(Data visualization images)

§ §

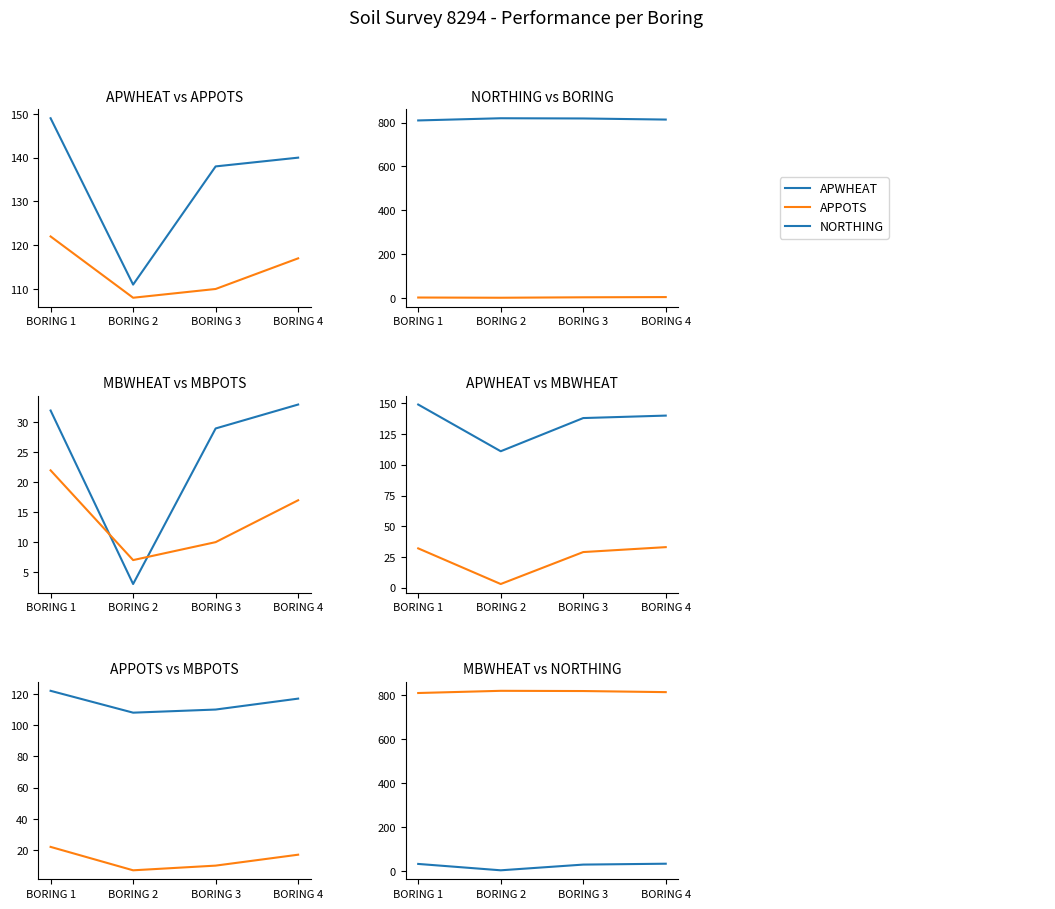

Count the number of data series in this chart.

6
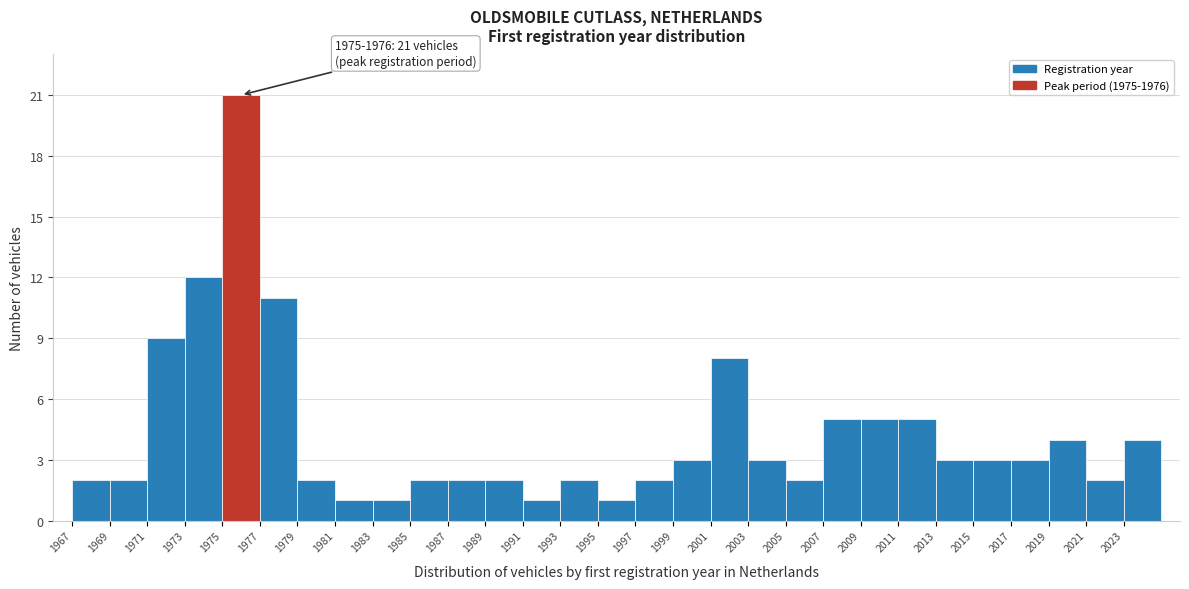

Over which range of the x-axis is the bar tallest?

1975 to 1977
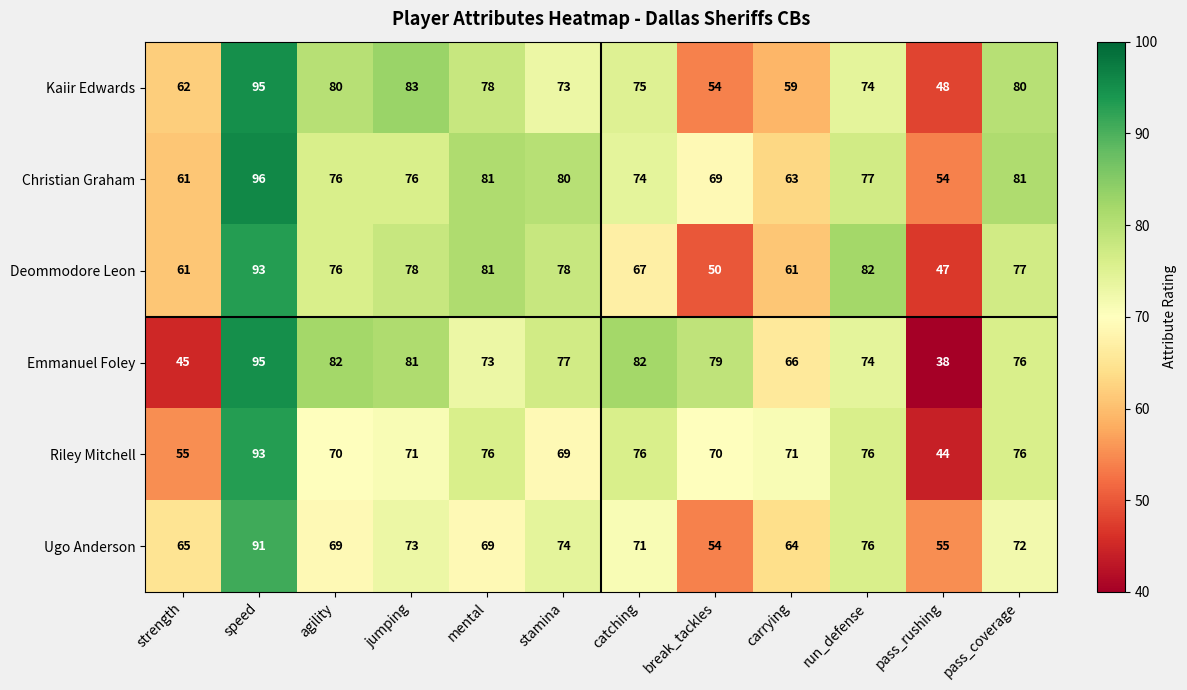

Is it true that Riley Mitchell equals 44 at pass_rushing?

True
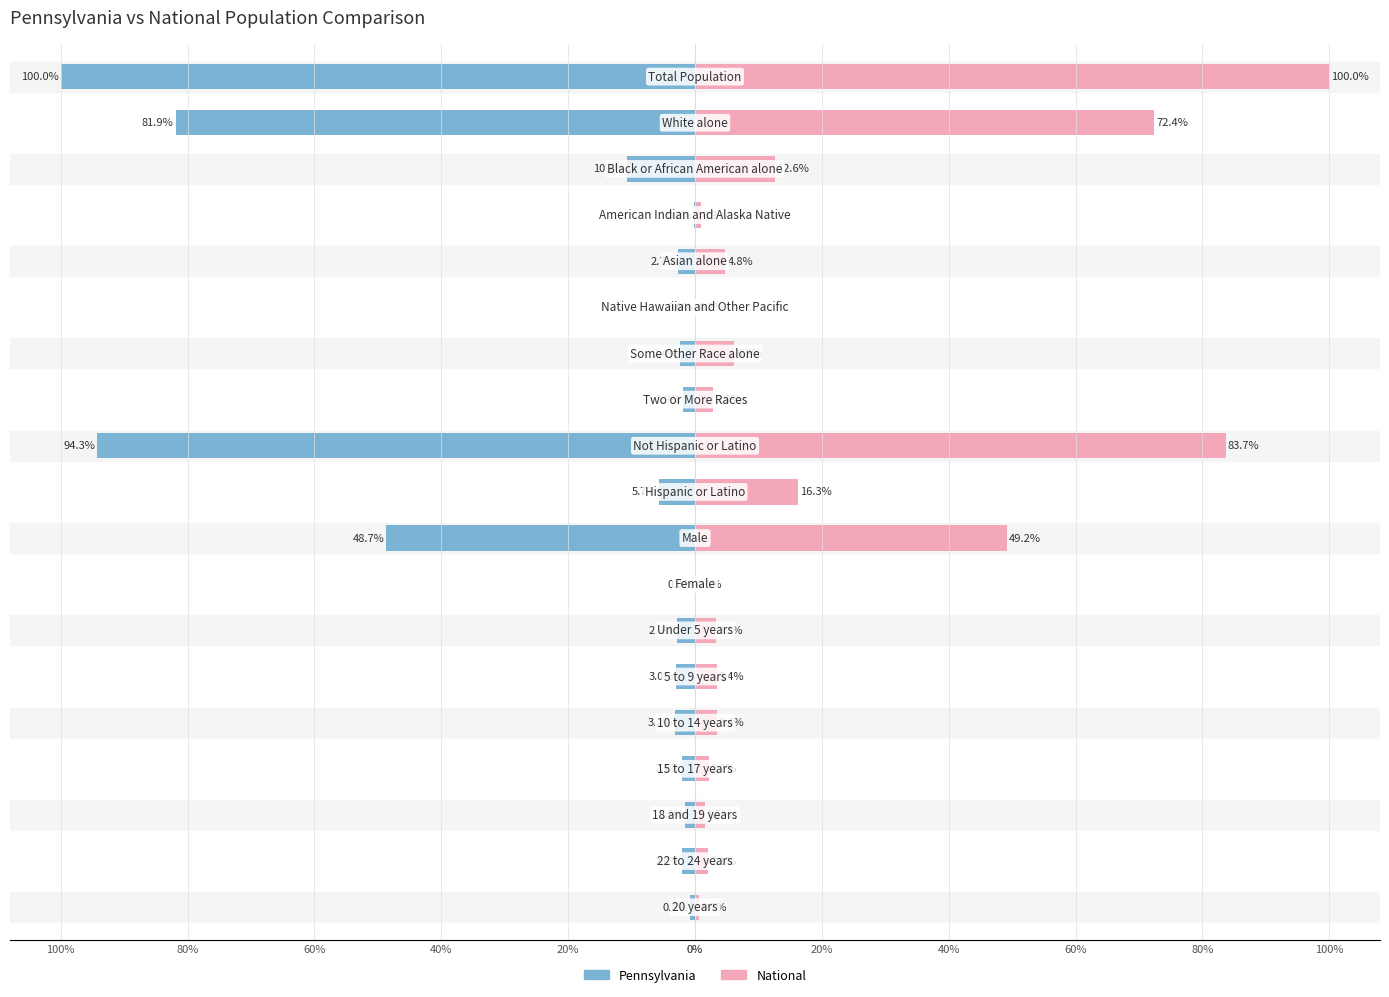

Does the chart contain stacked bars?

No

§ §

Directive: Rewrite the listing above with every "chart" replaced by "graph" and nothing else changed, and leave out the pictures.

Written answer:
Count the number of data series in this graph.

6

Over which range of the x-axis is the bar tallest?

1975 to 1977

Is it true that Riley Mitchell equals 44 at pass_rushing?

True

Does the graph contain stacked bars?

No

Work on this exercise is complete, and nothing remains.